Before his local government career, Alex graduated from Queen Mary College, University of London with a BSc in Environmental Biology, going on to work as a commercial fisherman and fish farmer then gaining an MSc in Aquaculture and Fisheries Management from University of Stirling. After graduating, Alex worked at the University’s Institute of Aquaculture to support UK aid programmes in Bangladesh and Thailand.
Alex set up and ran the successful Social Science Seminar Series at Green Templeton College, until the COVID-19 pandemic stopped in-person events.
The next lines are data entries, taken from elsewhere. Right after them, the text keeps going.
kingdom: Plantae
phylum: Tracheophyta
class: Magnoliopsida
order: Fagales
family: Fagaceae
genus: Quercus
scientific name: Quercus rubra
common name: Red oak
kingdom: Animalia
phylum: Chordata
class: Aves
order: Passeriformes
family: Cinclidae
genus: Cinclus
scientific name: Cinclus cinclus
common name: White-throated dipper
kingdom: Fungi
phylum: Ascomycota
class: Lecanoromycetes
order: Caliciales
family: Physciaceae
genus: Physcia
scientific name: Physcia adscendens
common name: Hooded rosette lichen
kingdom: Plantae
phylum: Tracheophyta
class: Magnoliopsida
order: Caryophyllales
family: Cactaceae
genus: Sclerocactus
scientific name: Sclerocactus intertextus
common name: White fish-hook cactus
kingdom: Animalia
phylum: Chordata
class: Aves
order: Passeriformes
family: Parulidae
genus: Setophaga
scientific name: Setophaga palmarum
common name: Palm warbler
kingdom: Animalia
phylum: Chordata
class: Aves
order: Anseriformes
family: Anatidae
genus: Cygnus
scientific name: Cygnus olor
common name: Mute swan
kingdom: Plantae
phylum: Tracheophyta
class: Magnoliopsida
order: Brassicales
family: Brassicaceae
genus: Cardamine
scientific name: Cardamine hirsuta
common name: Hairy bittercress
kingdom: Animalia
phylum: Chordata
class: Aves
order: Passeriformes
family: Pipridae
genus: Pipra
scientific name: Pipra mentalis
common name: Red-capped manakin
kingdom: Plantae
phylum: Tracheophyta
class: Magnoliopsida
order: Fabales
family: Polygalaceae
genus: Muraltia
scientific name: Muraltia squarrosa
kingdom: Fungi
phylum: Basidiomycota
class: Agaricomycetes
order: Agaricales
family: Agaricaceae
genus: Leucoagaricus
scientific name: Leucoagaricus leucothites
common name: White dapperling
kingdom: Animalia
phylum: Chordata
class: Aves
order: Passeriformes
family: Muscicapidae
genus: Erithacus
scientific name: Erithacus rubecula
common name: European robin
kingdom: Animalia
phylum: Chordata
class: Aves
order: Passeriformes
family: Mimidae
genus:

DPhil Geography and the Environment
2017
Rebecca Peters, hailing from San Francisco, California, is passionate about environmental justice, deep ecology, and community building. With the UK-DFID funded REACH Water Security programme, she works closely with government and academics in Bangladesh on the political economy of water pollution. From 2016-2017 she served as a Research Associate and Luce Scholar at the Asian International Rivers Center (AIRC) in Yunnan, China. Previously as a Marshall Scholar her MSc in Development Economics (University of Manchester) focused on water redistribution in South Africa, and her MSc in Water Science (Kings College London) examined state-led water management in China. Rebecca holds a BA in International Development Economics and BSc in Society and Environment with a minor in Global Poverty from the University of California, Berkeley where she was a Truman Scholar, Udall Scholar, the University Medalist, elected to Phi Beta Kappa, and a fellow of Berkeley Law Human Rights Center. As a proud member of GTC, she values serving as the Couples and Families Co-Representative to the GCR. She enjoys vegetarian cooking, long distance running, and inventing dance moves with her partner, LT Stephen Honan.
Contact: rebecca.peters@ouce.ox.ac.uk
DPhil Geography and the Environment
2018
Cocoa is a vital resource in the confectionery and cosmetic industries. Unlike most commodity crops, it is cultivated by millions of small smallholder farmers worldwide. They convert complex landscapes into farmlands to maximize their meagre profits, implicating biodiversity and conservation efforts. Meanwhile only less than 1% of the year-round reproductive output of cacao results in harvestable pod yields. To close this yield gap, my work seeks to understand yield relations to physiological capacity and pollination ecology, and how the novel n-hB technique can optimize yields.
I am the Co-Founder and Chief Scientific Officer at Agrofides Inc, a Fintech and Agtech firm based in Massachusetts. Prior to Oxford, I served as the Research Director at the Urban Ecology and Design Lab, Yale University, also where I received my graduate and postgraduate training in Forest Science, and Mechanical Engineering/ Material Science, respectively.
I have been an organist but now perform piano works of the Baroque-Classical period and Classical-Jazz improvisations. I do cross country skiing, soccer, table tennis, squash, running and I’m a novice in windsurfing. I’m obsessed with nature.
For the 2021-22 academic year, I will be taking on the role of GCR president for the GCR Committee.